## WHAT NEEDS TO BE DONE
Once the line containing "Created: 01 May 2017" is found, please copy it and all lines after it through the end of the records, exactly, leaving out pictures.

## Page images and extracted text

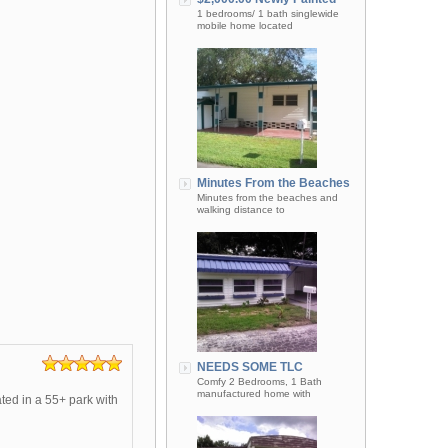
1 bedrooms/ 1 bath singlewide
mobile home located
Minutes From the Beaches
Minutes from the beaches and
walking distance to
NEEDS SOME TLC
Comfy 2 Bedrooms, 1 Bath
manufactured home with
ted in a 55+ park with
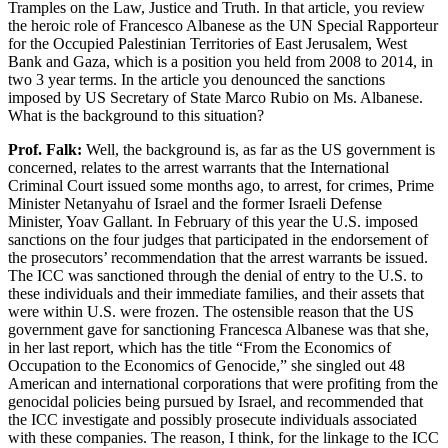
Tramples on the Law, Justice and Truth. In that article, you review
the heroic role of Francesco Albanese as the UN Special Rapporteur
for the Occupied Palestinian Territories of East Jerusalem, West
Bank and Gaza, which is a position you held from 2008 to 2014, in
two 3 year terms. In the article you denounced the sanctions
imposed by US Secretary of State Marco Rubio on Ms. Albanese.
What is the background to this situation?
Prof. Falk:
Well, the background is, as far as the US government is
concerned, relates to the arrest warrants that the International
Criminal Court issued some months ago, to arrest, for crimes, Prime
Minister Netanyahu of Israel and the former Israeli Defense
Minister, Yoav Gallant. In February of this year the U.S. imposed
sanctions on the four judges that participated in the endorsement of
the prosecutors’ recommendation that the arrest warrants be issued.
The ICC was sanctioned through the denial of entry to the U.S. to
these individuals and their immediate families, and their assets that
were within U.S. were frozen. The ostensible reason that the US
government gave for sanctioning Francesca Albanese was that she,
in her last report, which has the title “From the Economics of
Occupation to the Economics of Genocide,” she singled out 48
American and international corporations that were profiting from the
genocidal policies being pursued by Israel, and recommended that
the ICC investigate and possibly prosecute individuals associated
with these companies. The reason, I think, for the linkage to the ICC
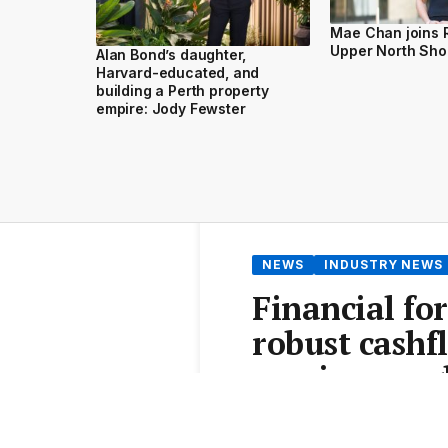
Mae Chan joins 
Upper North Sho
Alan Bond’s daughter,
Harvard-educated, and
building a Perth property
empire: Jody Fewster
NEWS
INDUSTRY NEWS
Financial for
robust cashf
survive roug
From the
Elite Agent News 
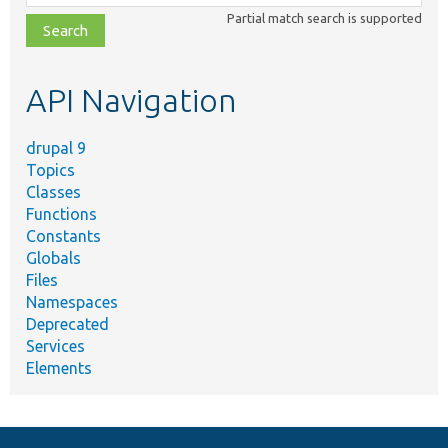
class,
Partial match search is supported
file,
topic,
etc.
API Navigation
drupal 9
Topics
Classes
Functions
Constants
Globals
Files
Namespaces
Deprecated
Services
Elements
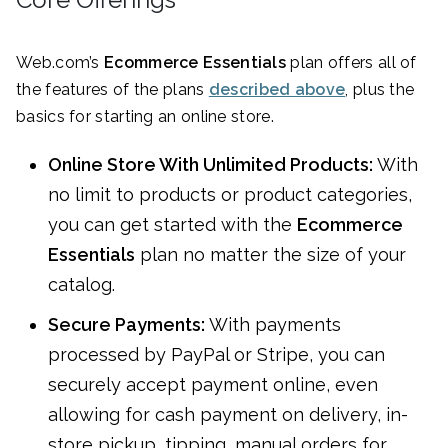
Web.com’s
Ecommerce Essentials
plan offers all of
the features of the plans
described above
, plus the
basics for starting an online store.
Online Store With Unlimited Products:
With
no limit to products or product categories,
you can get started with the
Ecommerce
Essentials
plan no matter the size of your
catalog.
Secure Payments:
With payments
processed by PayPal or Stripe, you can
securely accept payment online, even
allowing for cash payment on delivery, in-
store pickup, tipping, manual orders for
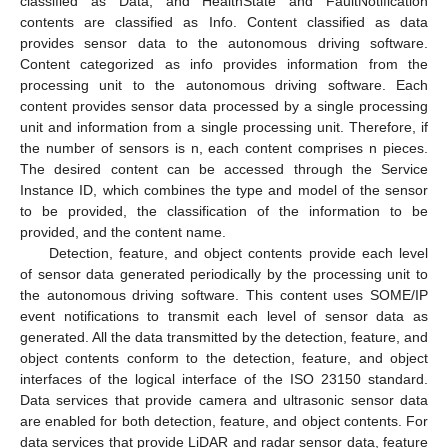
classified as Data, and HealthState and FaultNotification
contents are classified as Info. Content classified as data
provides sensor data to the autonomous driving software.
Content categorized as info provides information from the
processing unit to the autonomous driving software. Each
content provides sensor data processed by a single processing
unit and information from a single processing unit. Therefore, if
the number of sensors is n, each content comprises n pieces.
The desired content can be accessed through the Service
Instance ID, which combines the type and model of the sensor
to be provided, the classification of the information to be
provided, and the content name.
Detection, feature, and object contents provide each level
of sensor data generated periodically by the processing unit to
the autonomous driving software. This content uses SOME/IP
event notifications to transmit each level of sensor data as
generated. All the data transmitted by the detection, feature, and
object contents conform to the detection, feature, and object
interfaces of the logical interface of the ISO 23150 standard.
Data services that provide camera and ultrasonic sensor data
are enabled for both detection, feature, and object contents. For
data services that provide LiDAR and radar sensor data, feature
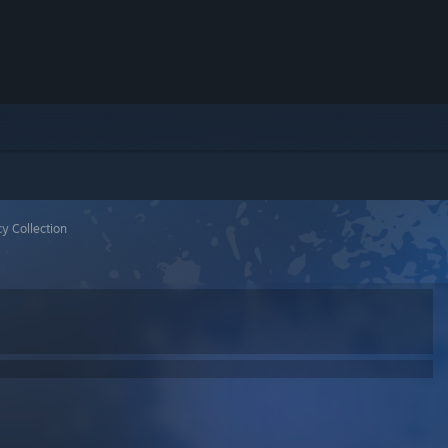
y Collection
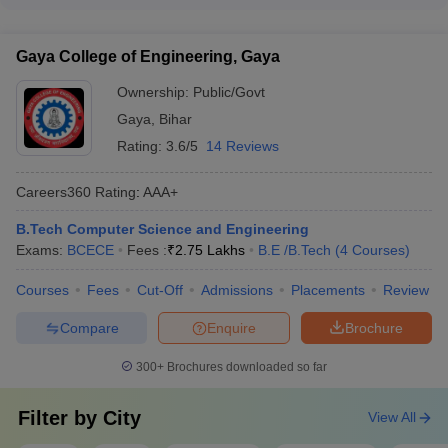
The top recruiters for B.E/B.Tech graduates from the best
College Name
Fees
Exams
colleges in Bihar include: • Google • Oracle • Amazon • Optum
• TVS • Bosch • IBM • Cognizant • Infoedge • Adobe
Amity University
-
(B.E
₹5.20
Gaya College of Engineering, Gaya
Amity JEE
/B.Tech (3 Courses))
Lakhs
Ownership:
Public/Govt
IIIT Bhagalpur
-
(B.E /B.Tech
₹9.78
Gaya
,
Bihar
JEE Main
(5 Courses))
Lakhs
Rating:
3.6/5
14 Reviews
BIT Patna
-
(B.E /B.Tech (5
₹12.22
JEE Main
Careers360
Rating
:
AAA+
Courses))
Lakhs
B.Tech Computer Science and Engineering
NSIT Patna
-
(B.E /B.Tech (5
₹3.75
_
Exams:
BCECE
Fees :
₹
2.75 Lakhs
B.E /B.Tech
(
4
Courses
)
Courses))
Lakhs
Courses
Fees
Cut-Off
Admissions
Placements
Review
BIT Gaya
-
(B.E /B.Tech (5
₹2.80
BCECE
Courses))
Lakhs
Compare
Enquire
Brochure
Best Government BE/BTech colleges in
300+
Brochures downloaded so far
Bihar
Filter by
City
View All
NIT Patna, MIT Muzaffarpur, and IIT Patna are three of the top 5
government engineering colleges in Bihar. Given below is the list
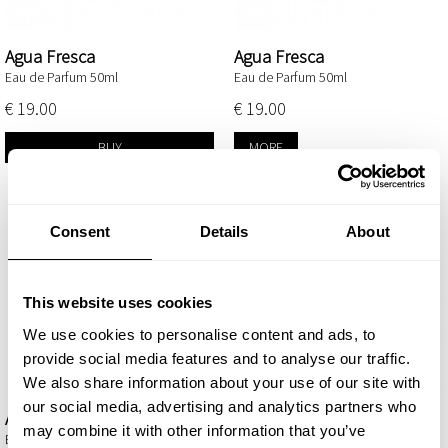
Agua Fresca
Agua Fresca
Eau de Parfum 50ml
Eau de Parfum 50ml
€ 19.00
€ 19.00
BUY
MORE
Consent
Details
About
This website uses cookies
We use cookies to personalise content and ads, to
provide social media features and to analyse our traffic.
We also share information about your use of our site with
our social media, advertising and analytics partners who
Ambrax
Amira
may combine it with other information that you’ve
Eau de Parfum 50ml
Eau de Parfum 50ml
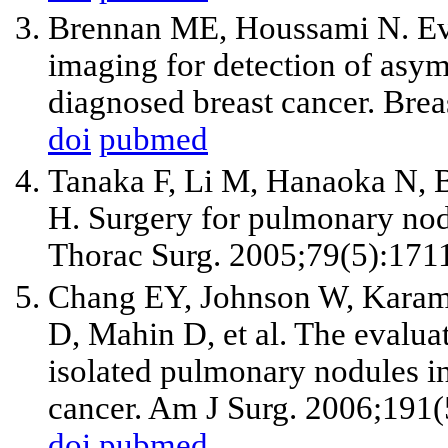
Brennan ME, Houssami N. Eva
imaging for detection of asym
diagnosed breast cancer. Brea
doi
pubmed
Tanaka F, Li M, Hanaoka N, 
H. Surgery for pulmonary nodu
Thorac Surg. 2005;79(5):171
Chang EY, Johnson W, Karaml
D, Mahin D, et al. The evalua
isolated pulmonary nodules in 
cancer. Am J Surg. 2006;191(
doi
pubmed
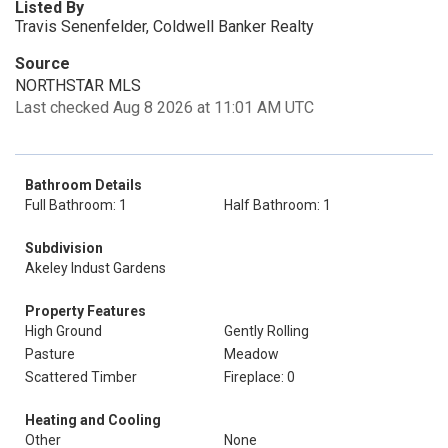
Listed By
Travis Senenfelder, Coldwell Banker Realty
Source
NORTHSTAR MLS
Last checked Aug 8 2026 at 11:01 AM UTC
Bathroom Details
Full Bathroom: 1
Half Bathroom: 1
Subdivision
Akeley Indust Gardens
Property Features
High Ground
Gently Rolling
Pasture
Meadow
Scattered Timber
Fireplace: 0
Heating and Cooling
Other
None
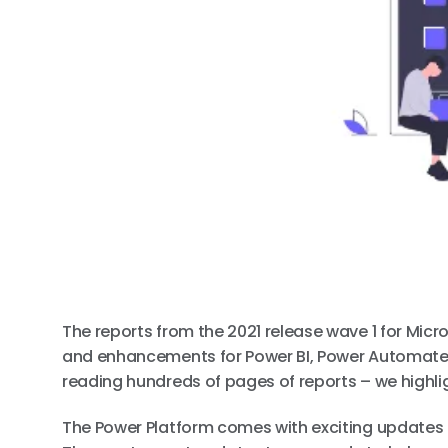
The reports from the 2021 release wave 1 for Micro
and enhancements for Power BI, Power Automate,
reading hundreds of pages of reports – we highli
The Power Platform comes with exciting updates 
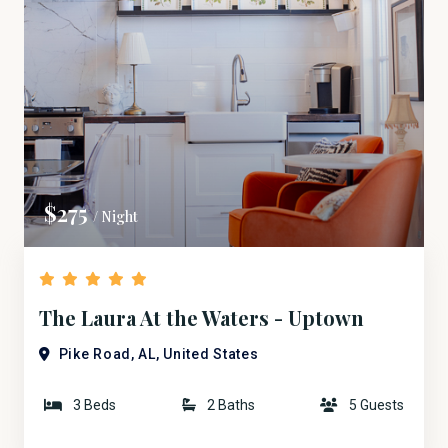
$275
/ Night
The Laura At the Waters - Uptown
Bridge Street
Pike Road, AL, United States
3 Beds
2 Baths
5 Guests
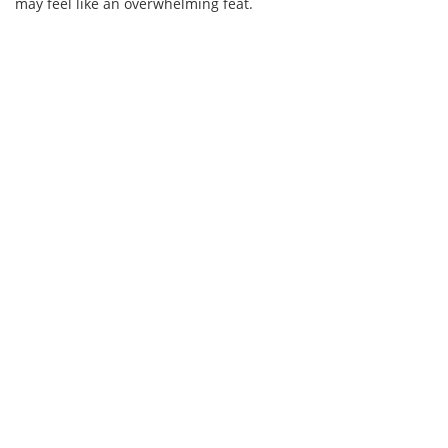
may feel like an overwhelming feat.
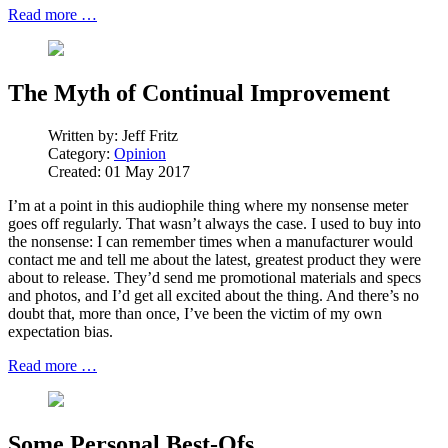
Read more …
The Myth of Continual Improvement
Written by:
Jeff Fritz
Category:
Opinion
Created: 01 May 2017
I’m at a point in this audiophile thing where my nonsense meter
goes off regularly. That wasn’t always the case. I used to buy into
the nonsense: I can remember times when a manufacturer would
contact me and tell me about the latest, greatest product they were
about to release. They’d send me promotional materials and specs
and photos, and I’d get all excited about the thing. And there’s no
doubt that, more than once, I’ve been the victim of my own
expectation bias.
Read more …
Some Personal Best-Ofs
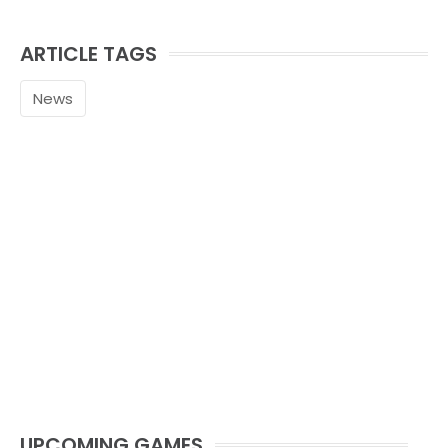
ARTICLE TAGS
News
UPCOMING GAMES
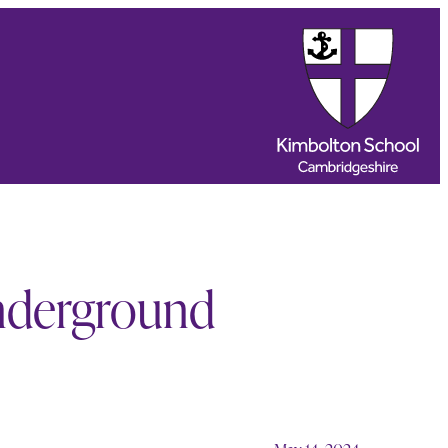
nderground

## ANSWER
Created: 01 May 2017
I’m at a point in this audiophile thing where my nonsense meter
goes off regularly. That wasn’t always the case. I used to buy into
the nonsense: I can remember times when a manufacturer would
contact me and tell me about the latest, greatest product they were
about to release. They’d send me promotional materials and specs
and photos, and I’d get all excited about the thing. And there’s no
doubt that, more than once, I’ve been the victim of my own
expectation bias.
Read more …
Some Personal Best-Ofs
ARTICLE TAGS
News
UPCOMING GAMES
nderground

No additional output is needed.